-- Opening Marker --

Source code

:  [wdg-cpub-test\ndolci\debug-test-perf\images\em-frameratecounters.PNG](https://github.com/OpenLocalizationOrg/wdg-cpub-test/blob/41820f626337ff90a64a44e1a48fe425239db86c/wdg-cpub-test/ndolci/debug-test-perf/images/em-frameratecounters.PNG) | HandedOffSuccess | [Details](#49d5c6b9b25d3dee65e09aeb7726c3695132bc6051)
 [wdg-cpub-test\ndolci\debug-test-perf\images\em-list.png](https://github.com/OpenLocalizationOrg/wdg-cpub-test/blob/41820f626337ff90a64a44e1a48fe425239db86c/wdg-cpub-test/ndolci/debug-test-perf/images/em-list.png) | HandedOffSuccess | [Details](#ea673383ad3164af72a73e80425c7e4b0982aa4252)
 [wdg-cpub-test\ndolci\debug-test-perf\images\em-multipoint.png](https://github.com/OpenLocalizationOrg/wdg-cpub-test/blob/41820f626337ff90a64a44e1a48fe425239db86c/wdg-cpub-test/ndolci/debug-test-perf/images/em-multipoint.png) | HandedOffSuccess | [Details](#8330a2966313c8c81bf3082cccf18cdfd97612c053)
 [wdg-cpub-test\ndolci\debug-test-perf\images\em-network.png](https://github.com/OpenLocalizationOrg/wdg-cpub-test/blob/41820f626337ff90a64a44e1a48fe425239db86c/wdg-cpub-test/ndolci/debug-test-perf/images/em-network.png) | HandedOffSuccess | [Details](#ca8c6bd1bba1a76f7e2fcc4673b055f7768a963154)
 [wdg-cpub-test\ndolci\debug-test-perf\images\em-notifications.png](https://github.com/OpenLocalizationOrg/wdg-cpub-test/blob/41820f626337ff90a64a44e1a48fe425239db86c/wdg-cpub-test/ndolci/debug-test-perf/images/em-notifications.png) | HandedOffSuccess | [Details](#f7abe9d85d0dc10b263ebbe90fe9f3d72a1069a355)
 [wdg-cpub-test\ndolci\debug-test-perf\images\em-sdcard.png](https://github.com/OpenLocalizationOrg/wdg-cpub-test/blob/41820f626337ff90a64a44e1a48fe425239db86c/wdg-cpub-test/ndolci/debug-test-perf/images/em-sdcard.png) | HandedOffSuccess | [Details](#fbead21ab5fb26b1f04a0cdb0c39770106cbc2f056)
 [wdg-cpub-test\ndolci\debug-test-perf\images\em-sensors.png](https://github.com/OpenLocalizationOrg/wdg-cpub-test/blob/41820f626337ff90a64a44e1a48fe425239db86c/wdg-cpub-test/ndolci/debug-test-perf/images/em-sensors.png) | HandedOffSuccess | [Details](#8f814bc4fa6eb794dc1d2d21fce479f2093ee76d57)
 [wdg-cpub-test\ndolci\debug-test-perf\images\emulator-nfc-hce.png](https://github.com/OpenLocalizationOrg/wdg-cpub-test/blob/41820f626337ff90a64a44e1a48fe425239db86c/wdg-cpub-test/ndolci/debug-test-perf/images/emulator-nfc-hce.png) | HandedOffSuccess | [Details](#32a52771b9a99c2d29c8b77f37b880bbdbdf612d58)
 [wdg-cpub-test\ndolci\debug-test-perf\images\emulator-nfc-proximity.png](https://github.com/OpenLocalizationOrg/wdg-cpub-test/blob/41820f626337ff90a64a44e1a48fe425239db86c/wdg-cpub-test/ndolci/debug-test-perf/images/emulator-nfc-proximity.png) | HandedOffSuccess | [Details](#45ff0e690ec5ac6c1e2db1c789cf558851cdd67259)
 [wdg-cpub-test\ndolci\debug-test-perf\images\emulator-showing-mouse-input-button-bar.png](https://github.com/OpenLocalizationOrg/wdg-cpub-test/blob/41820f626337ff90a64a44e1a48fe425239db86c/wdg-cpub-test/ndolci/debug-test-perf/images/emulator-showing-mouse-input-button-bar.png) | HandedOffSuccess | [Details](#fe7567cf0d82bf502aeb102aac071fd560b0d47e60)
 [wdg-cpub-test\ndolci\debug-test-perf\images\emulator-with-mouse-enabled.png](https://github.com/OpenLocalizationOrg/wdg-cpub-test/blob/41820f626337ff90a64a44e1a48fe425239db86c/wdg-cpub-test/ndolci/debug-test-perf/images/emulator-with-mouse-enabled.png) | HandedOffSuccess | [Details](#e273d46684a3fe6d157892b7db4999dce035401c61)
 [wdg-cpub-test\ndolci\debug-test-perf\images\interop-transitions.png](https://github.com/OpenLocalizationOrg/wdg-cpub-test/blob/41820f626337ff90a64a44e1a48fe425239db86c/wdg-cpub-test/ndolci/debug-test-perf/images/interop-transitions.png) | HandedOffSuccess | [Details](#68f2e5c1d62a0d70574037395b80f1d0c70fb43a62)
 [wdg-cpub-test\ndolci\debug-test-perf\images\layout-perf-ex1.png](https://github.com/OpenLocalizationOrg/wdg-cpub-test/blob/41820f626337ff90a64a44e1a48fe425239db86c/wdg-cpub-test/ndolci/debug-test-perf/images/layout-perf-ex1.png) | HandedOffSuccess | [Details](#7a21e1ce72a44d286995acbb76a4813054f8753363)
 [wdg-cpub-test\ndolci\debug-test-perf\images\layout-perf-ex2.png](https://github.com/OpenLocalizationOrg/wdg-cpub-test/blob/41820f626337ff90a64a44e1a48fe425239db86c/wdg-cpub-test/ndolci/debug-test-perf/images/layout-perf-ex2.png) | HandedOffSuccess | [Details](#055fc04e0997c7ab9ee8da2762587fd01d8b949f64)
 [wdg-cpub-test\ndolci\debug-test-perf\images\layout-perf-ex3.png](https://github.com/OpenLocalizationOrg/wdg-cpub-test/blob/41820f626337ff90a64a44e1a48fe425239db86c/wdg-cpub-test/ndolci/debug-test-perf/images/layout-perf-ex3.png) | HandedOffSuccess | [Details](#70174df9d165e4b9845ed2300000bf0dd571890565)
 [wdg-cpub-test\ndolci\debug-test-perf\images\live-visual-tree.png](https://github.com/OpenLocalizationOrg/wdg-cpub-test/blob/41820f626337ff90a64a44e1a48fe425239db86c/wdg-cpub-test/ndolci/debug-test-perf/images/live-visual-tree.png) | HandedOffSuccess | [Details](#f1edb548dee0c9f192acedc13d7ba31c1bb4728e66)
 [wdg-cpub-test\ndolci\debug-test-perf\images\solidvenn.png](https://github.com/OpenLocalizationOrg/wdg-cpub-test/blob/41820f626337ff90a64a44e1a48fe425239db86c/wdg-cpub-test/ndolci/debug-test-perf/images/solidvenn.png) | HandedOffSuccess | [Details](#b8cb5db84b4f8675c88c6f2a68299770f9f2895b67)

-- Closing Marker --

Activity:
Looking at each line of the material above, tally those that hold the string "mouse" and give only the total.

The answer:
2